Early pioneers like Lamprey (1964) found in Tarangire Game Reserve in Tanzania that certain animals like wildebeest (Connochaetes taurinus), zebra (Equus burchelli) and buffalo (Syncerus caffer) fed exclusively on grass whereas animals like giraffe (Giraffa camelopardalis) and dik-dik (Madoqua kirkii) fed almost exclusively on browse. Ungulates like eland (Tragelaphus oryx) and impala (Aepyceros melampus) are mixed feeders taking both browse and graze in varying proportions during different seasons. These observations were not subject to statistical analysis but the fact remains that certain ungulates utilize certain vegetation in their diets during different seasons as well as different habitats.
The proportions of different plant parts found in faecal samples indicates trophic distinctions between grazing species, zebra diets showed prevalence toward stem material and wildebeest diets showed prevalence toward leaf material, on the other hand, Thompson’s gazelle (Gazella thomsonii), showed a large proportion of fruit in their diet.

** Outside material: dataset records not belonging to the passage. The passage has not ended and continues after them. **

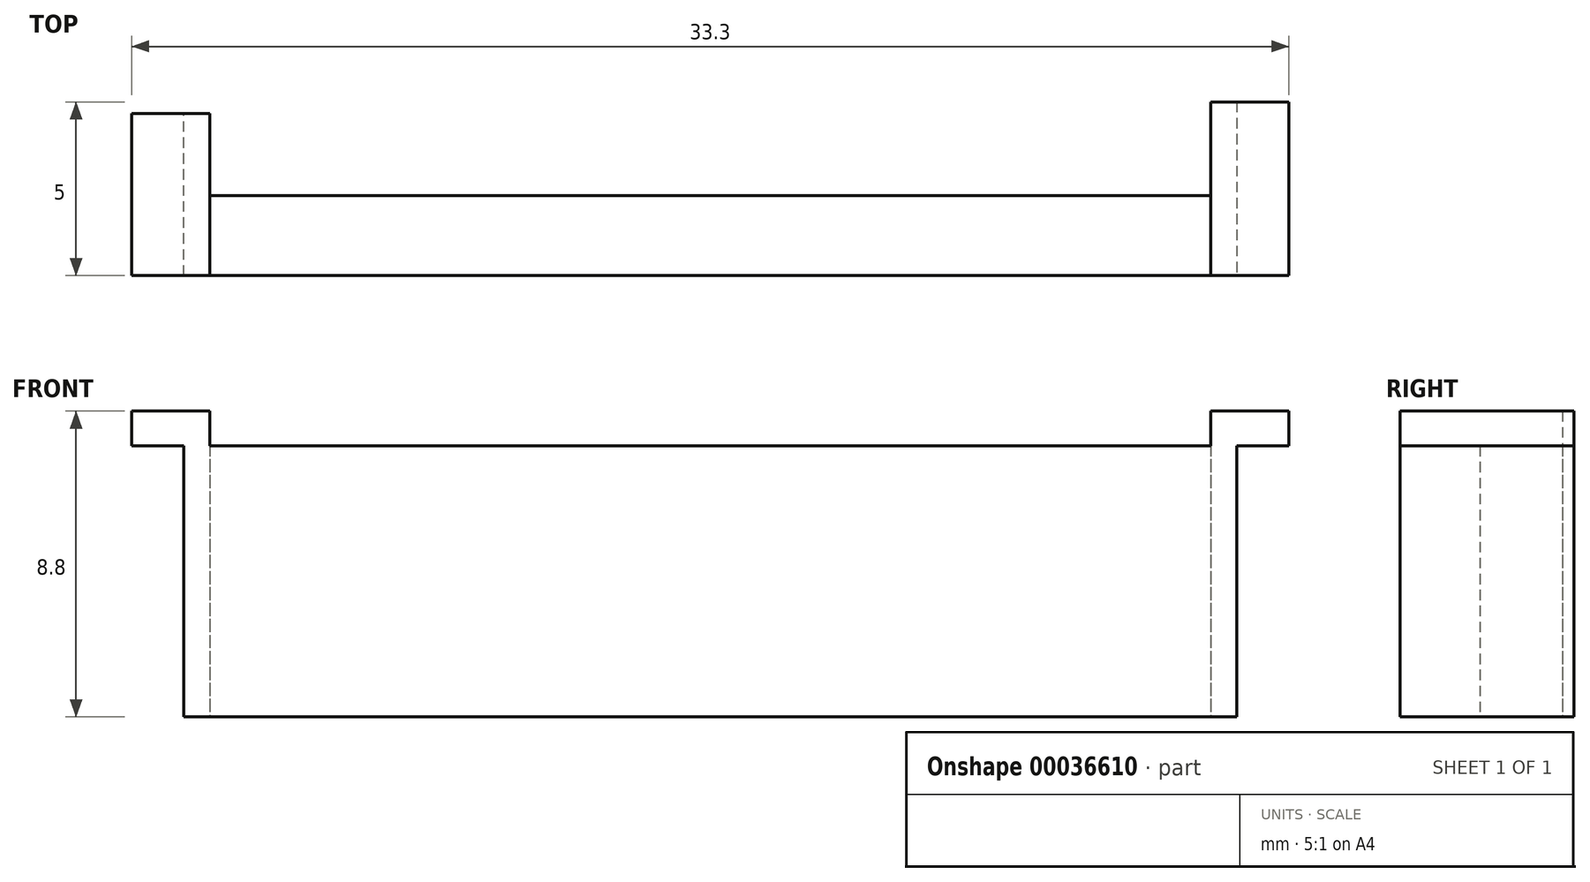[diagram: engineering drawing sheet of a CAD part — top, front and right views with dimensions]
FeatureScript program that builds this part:
annotation { "Feature Type Name" : "Feature", "Feature Type Description" : "" }
export const myFeature = defineFeature(function(context is Context, id is Id, definition is map)
    precondition{}
    {
        {
            var Q0;
            Q0=qCreatedBy(makeId("Top.planeOp"),FACE);
            var sketch = newSketch(context, id + "F0", { "sketchPlane" : qUnion([Q0])});
            skLineSegment(sketch, "E0", {"start": v(-18.3, 0) * mm, "end": v(-18.3, 4.67) * mm});
            skLineSegment(sketch, "E1", {"start": v(-18.3, 4.67) * mm, "end": v(-17.55, 4.67) * mm});
            skLineSegment(sketch, "E2", {"start": v(-17.55, 4.67) * mm, "end": v(-17.55, 2.3) * mm});
            skLineSegment(sketch, "E3", {"start": v(-17.55, 2.3) * mm, "end": v(11.25, 2.3) * mm});
            skLineSegment(sketch, "E4", {"start": v(11.25, 2.3) * mm, "end": v(11.25, 5) * mm});
            skLineSegment(sketch, "E5", {"start": v(11.25, 5) * mm, "end": v(12, 5) * mm});
            skLineSegment(sketch, "E6", {"start": v(12, 5) * mm, "end": v(12, 0) * mm});
            skLineSegment(sketch, "E7", {"start": v(12, 0) * mm, "end": v(-18.3, 0) * mm});
            skSolve(sketch);
        }
        {
            var Q0;
            Q0 = qSketchRegion(id + "F0", true);
            extrude(context, id + "F1", {"entities" : qUnion([Q0]), "depth" : 7.8 * mm});
        }
        {
            var Q0;
            Q0=makeQuery(id+"F1.opExtrude","CAP_FACE",FACE,{"disambiguationData":[OSD([sQuery(id+"F0.wireOp",EDGE,"E0"),sQuery(id+"F0.wireOp",EDGE,"E1"),sQuery(id+"F0.wireOp",EDGE,"E2"),sQuery(id+"F0.wireOp",EDGE,"E3"),sQuery(id+"F0.wireOp",EDGE,"E4"),sQuery(id+"F0.wireOp",EDGE,"E5"),sQuery(id+"F0.wireOp",EDGE,"E6"),sQuery(id+"F0.wireOp",EDGE,"E7")])],"isStart":false});
            var sketch = newSketch(context, id + "F2", { "sketchPlane" : qUnion([Q0])});
            skLineSegment(sketch, "E8", {"start": v(-17.55, 4.67) * mm, "end": v(-17.55, 2.3) * mm});
            skLineSegment(sketch, "E9", {"start": v(-17.55, 2.3) * mm, "end": v(11.25, 2.3) * mm});
            skLineSegment(sketch, "E10", {"start": v(11.25, 2.3) * mm, "end": v(11.25, 5) * mm});
            skLineSegment(sketch, "E11", {"start": v(11.25, 5) * mm, "end": v(13.5, 5) * mm});
            skLineSegment(sketch, "E12", {"start": v(13.5, 5) * mm, "end": v(13.5, 0) * mm});
            skLineSegment(sketch, "E13", {"start": v(13.5, 0) * mm, "end": v(-19.8, 0) * mm});
            skLineSegment(sketch, "E14", {"start": v(-19.8, 0) * mm, "end": v(-19.8, 4.67) * mm});
            skLineSegment(sketch, "E15", {"start": v(-19.8, 4.67) * mm, "end": v(-17.55, 4.67) * mm});
            skSolve(sketch);
        }
        {
            var Q0;
            Q0 = qSketchRegion(id + "F2", true);
            extrude(context, id + "F3", {"entities" : qUnion([Q0]), "operationType" : NewBodyOperationType.ADD, "depth" : 1 * mm});
        }
        {
            var Q0;
            Q0=makeQuery(id+"F3.boolean.opBoolean","MERGE",FACE,{"derivedFrom":[makeQuery(id+"F1.opExtrude","SWEPT_FACE",FACE,{"disambiguationData":[OSD([sQuery(id+"F0.wireOp",EDGE,"E7")])]}),makeQuery(id+"F3.opExtrude","SWEPT_FACE",FACE,{"disambiguationData":[OSD([sQuery(id+"F2.wireOp",EDGE,"E13")])]})]});
            var sketch = newSketch(context, id + "F4", { "sketchPlane" : qUnion([Q0])});
            skLineSegment(sketch, "E16", {"start": v(-17.55, 8.8) * mm, "end": v(-17.55, 7.8) * mm});
            skLineSegment(sketch, "E17", {"start": v(-17.55, 7.8) * mm, "end": v(11.25, 7.8) * mm});
            skLineSegment(sketch, "E18", {"start": v(11.25, 7.8) * mm, "end": v(11.25, 8.8) * mm});
            skLineSegment(sketch, "E19", {"start": v(11.25, 8.8) * mm, "end": v(-17.55, 8.8) * mm});
            skSolve(sketch);
        }
        {
            var Q0;
            Q0 = qSketchRegion(id + "F4", true);
            extrude(context, id + "F5", {"entities" : qUnion([Q0]), "operationType" : NewBodyOperationType.REMOVE, "endBound" : BoundingType.THROUGH_ALL, "oppositeDirection" : true, "depth" : 25 * mm});
        }
    });
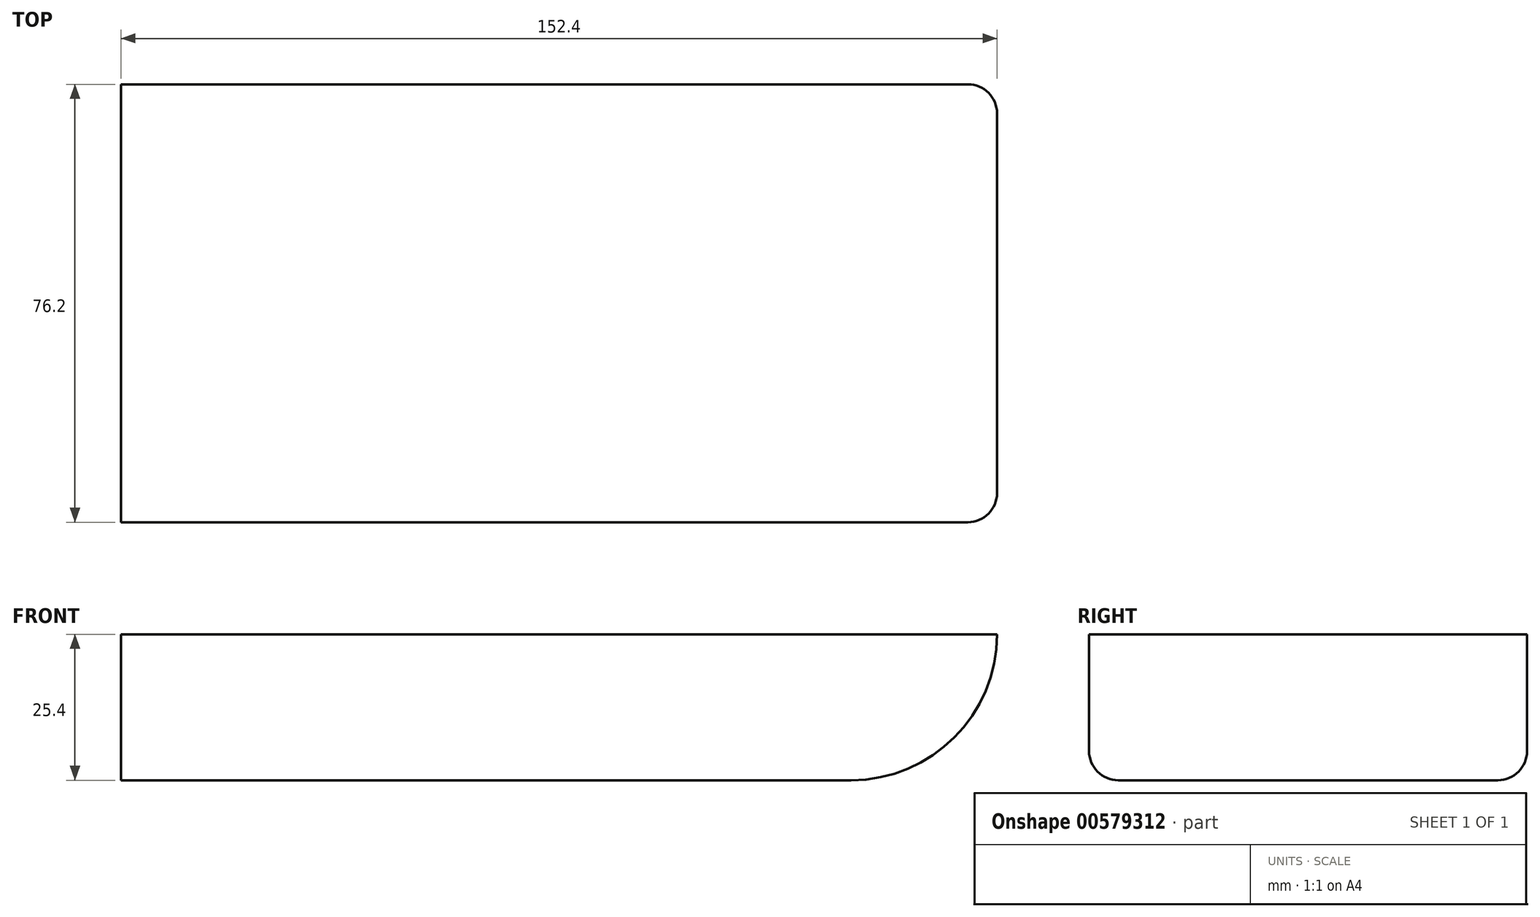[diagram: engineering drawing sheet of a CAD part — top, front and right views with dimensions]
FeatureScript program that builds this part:
annotation { "Feature Type Name" : "Feature", "Feature Type Description" : "" }
export const myFeature = defineFeature(function(context is Context, id is Id, definition is map)
    precondition{}
    {
        {
            var Q0;
            Q0=qCreatedBy(makeId("Front.planeOp"),FACE);
            var sketch = newSketch(context, id + "F0", { "sketchPlane" : qUnion([Q0])});
            skLineSegment(sketch, "E0.bottom", {"start": v(63.5, 12.7) * mm, "end": v(-63.5, 12.7) * mm});
            skLineSegment(sketch, "E0.top", {"start": v(63.5, -12.7) * mm, "end": v(-63.5, -12.7) * mm});
            skLineSegment(sketch, "E0.left", {"start": v(63.5, 12.7) * mm, "end": v(63.5, -12.7) * mm});
            skLineSegment(sketch, "E0.right", {"start": v(-63.5, 12.7) * mm, "end": v(-63.5, -12.7) * mm});
            skPoint(sketch, "E0.middle", {"position": v(0, 0) * mm});
            skLineSegment(sketch, "E1", {"start": v(63.5, 12.7) * mm, "end": v(88.9, 12.7) * mm});
            skArc(sketch, "E2", {"start": v(63.5, -12.7) * mm, "mid": v(81.46, -5.26) * mm, "end": v(88.9, 12.7) * mm});
            skSolve(sketch);
        }
        {
            var Q0;
            Q0=makeQuery(id+"F0.imprint","IMPRINT",FACE,{"disambiguationData":[TD([[makeQuery(id+"F0.imprint","IMPRINT",EDGE,{"derivedFrom":sQuery(id+"F0.wireOp",EDGE,"E0.bottom")}),1.0]])]});
            var Q1;
            Q1=makeQuery(id+"F0.imprint","IMPRINT",FACE,{"disambiguationData":[TD([[makeQuery(id+"F0.imprint","IMPRINT",EDGE,{"derivedFrom":sQuery(id+"F0.wireOp",EDGE,"E0.left")}),1.0]])]});
            extrude(context, id + "F1", {"entities" : qUnion([Q0, Q1]), "depth" : 76.2 * mm, "offsetDistance" : 25.4 * mm});
        }
        {
            var Q0;
            Q0=makeQuery(id+"F1.opExtrude","CAP_EDGE",EDGE,{"disambiguationData":[OSD([sQuery(id+"F0.wireOp",EDGE,"E0.top")])],"isStart":false});
            var Q1;
            Q1=makeQuery(id+"F1.opExtrude","CAP_EDGE",EDGE,{"disambiguationData":[OSD([sQuery(id+"F0.wireOp",EDGE,"E0.top")])],"isStart":true});
            fillet(context, id + "F2", {"entities" : qUnion([Q0, Q1]), "radius" : 5.08 * mm, "tangentPropagation" : true, "allowEdgeOverflow" : false});
        }
    });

Clearly, grass is not utilized in the same manner by all grazing ungulates. The nutritional content of the grass structures differ from one another as well as with the change in seasons (Jarman and Sinclair 1979). Therefore, migratory ungulates utilize rainfall patterns in their movement from one area to the next to gain maximum nutrients from the protein rich green grass swards (McNaughton 1976; McNaughton 1985). This leads to the logical conclusion that ungulates utilize different plant structures and different plant species depending on the changes in nutrient content over the seasons (Vesey-Fitzgerald 1960).